Ah, but the winner, the least lamented of all these closures, the one that has me dancing a merry jig of celebration over its carcass, is....

1)  Guitar Bar
Again, I quite liked the idea of a 'guitar bar'.  And when this place first opened half-way down Nanluoguxiang, I had hopes for it.  So did a number of my muso friends; one or two of them, I think, even took their guitars along hoping to be able to jam - they were rebuffed.  Only the owner and his mate were ever allowed to play their guitars there.  And it was ALWAYS.... exactly.... the.... same.... set.  I kid you not.  You might appreciate that El Condor Pasa is a pretty tune; but, trust me, when you realise you're hearing it for the 10 or 12th time in a month (just because you always happen to be walking past at around 9.20pm), you start wanting to tear the wings off the freakin' bird!  The concept here was ELEVATOR MUSIC Played Live.  "Steady on, there, that was almost getting a little lively; remember, the tempo must always be plodding.  And can we not make the sound any brighter?  Does this Treble knob not go up to 11??"  It was just excruciating stuff.  Unsurprisingly, the clientele was exclusively Chinese; mainly Chinese tourists, at that; I used to fancy that they were probably mostly people who worked in shopping malls and found that they were suffering withdrawal from the canned music that surrounded them during their working life.  The service was comically awful as well (I gave the place a try a few times in its first year): on one occasion we ordered three Tsingtaos, and the serving lady brought them one at a time (with a minute or more gap between each one, despite the fact that the bar was so small that even she - tiny woman that she was - could easily have crossed it in only five or six steps); then she did an elaborate 'Oh, what have I forgotten?' dumbshow before returning once more in slow-motion to the counter to fetch the bottle-opener; our companion who had foolhardily ordered a coffee realised that he was never going to receive it.  (I kind of suspect they had an actively anti-laowai policy there, in fact.)  It's already re-opened - in much larger premises - on Gulou Dongdajie, near Amigo.  But the obscene noise pollution hazard (How did they get away with blaring their tinny muzak into the street at such screeching volumes??  Major kickbacks to the local police, I imagine.) on the middle of Nanluoguxiang has been removed within the last few days - and I am beside myself with joy!!


Anonymous said...

My GAWD, Froog!
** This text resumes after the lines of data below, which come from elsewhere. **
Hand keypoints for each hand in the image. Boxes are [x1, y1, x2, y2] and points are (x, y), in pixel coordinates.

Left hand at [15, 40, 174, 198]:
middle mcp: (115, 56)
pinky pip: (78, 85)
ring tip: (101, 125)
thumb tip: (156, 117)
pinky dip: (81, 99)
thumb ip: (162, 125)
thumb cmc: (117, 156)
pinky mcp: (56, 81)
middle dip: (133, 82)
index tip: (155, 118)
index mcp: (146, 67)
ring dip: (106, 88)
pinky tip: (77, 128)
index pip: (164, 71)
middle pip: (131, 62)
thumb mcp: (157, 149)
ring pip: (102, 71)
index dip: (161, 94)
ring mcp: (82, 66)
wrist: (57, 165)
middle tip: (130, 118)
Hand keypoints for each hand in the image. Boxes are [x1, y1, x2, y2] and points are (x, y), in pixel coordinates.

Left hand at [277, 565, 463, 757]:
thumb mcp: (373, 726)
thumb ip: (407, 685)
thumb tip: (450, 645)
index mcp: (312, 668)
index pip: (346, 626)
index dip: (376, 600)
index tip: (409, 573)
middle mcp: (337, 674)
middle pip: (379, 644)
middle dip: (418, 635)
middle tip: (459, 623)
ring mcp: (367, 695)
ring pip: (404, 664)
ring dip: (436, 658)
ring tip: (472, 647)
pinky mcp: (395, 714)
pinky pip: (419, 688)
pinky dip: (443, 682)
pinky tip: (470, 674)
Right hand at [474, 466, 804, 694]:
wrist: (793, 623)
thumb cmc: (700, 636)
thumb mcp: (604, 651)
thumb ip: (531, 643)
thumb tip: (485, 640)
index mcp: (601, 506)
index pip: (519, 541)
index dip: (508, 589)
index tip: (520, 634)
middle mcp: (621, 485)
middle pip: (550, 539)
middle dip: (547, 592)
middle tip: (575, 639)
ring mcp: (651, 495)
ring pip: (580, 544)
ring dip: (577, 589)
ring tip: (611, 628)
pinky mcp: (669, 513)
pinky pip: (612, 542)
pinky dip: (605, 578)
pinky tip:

You slay me with this post. Fo schizzle. Especially #5, Guitar Bar. I had to sit and wheeze in an my attempts to laugh (yes, I am still in recovery, thus the reason I am chained to my house hence my computer thus your blog [tho your blog isn't the chaining bit, being home is]). It seriously makes one (--> me) want to see all of this in the flesh because it's difficult to believe anything could be as bad as all this. And if it really is that bad, it MUST be witnessed and experienced!

Froog said...

Oh, yes, the whole country is like some weird comedy lab experiment.

I think everyone here must take secret lessons in How To Be Inept. It's probably one of the core programs offered by the Confucius Institutes.

I hope that pneumonia of yours is on the mend now. I hate to be the cause of wheezing fits.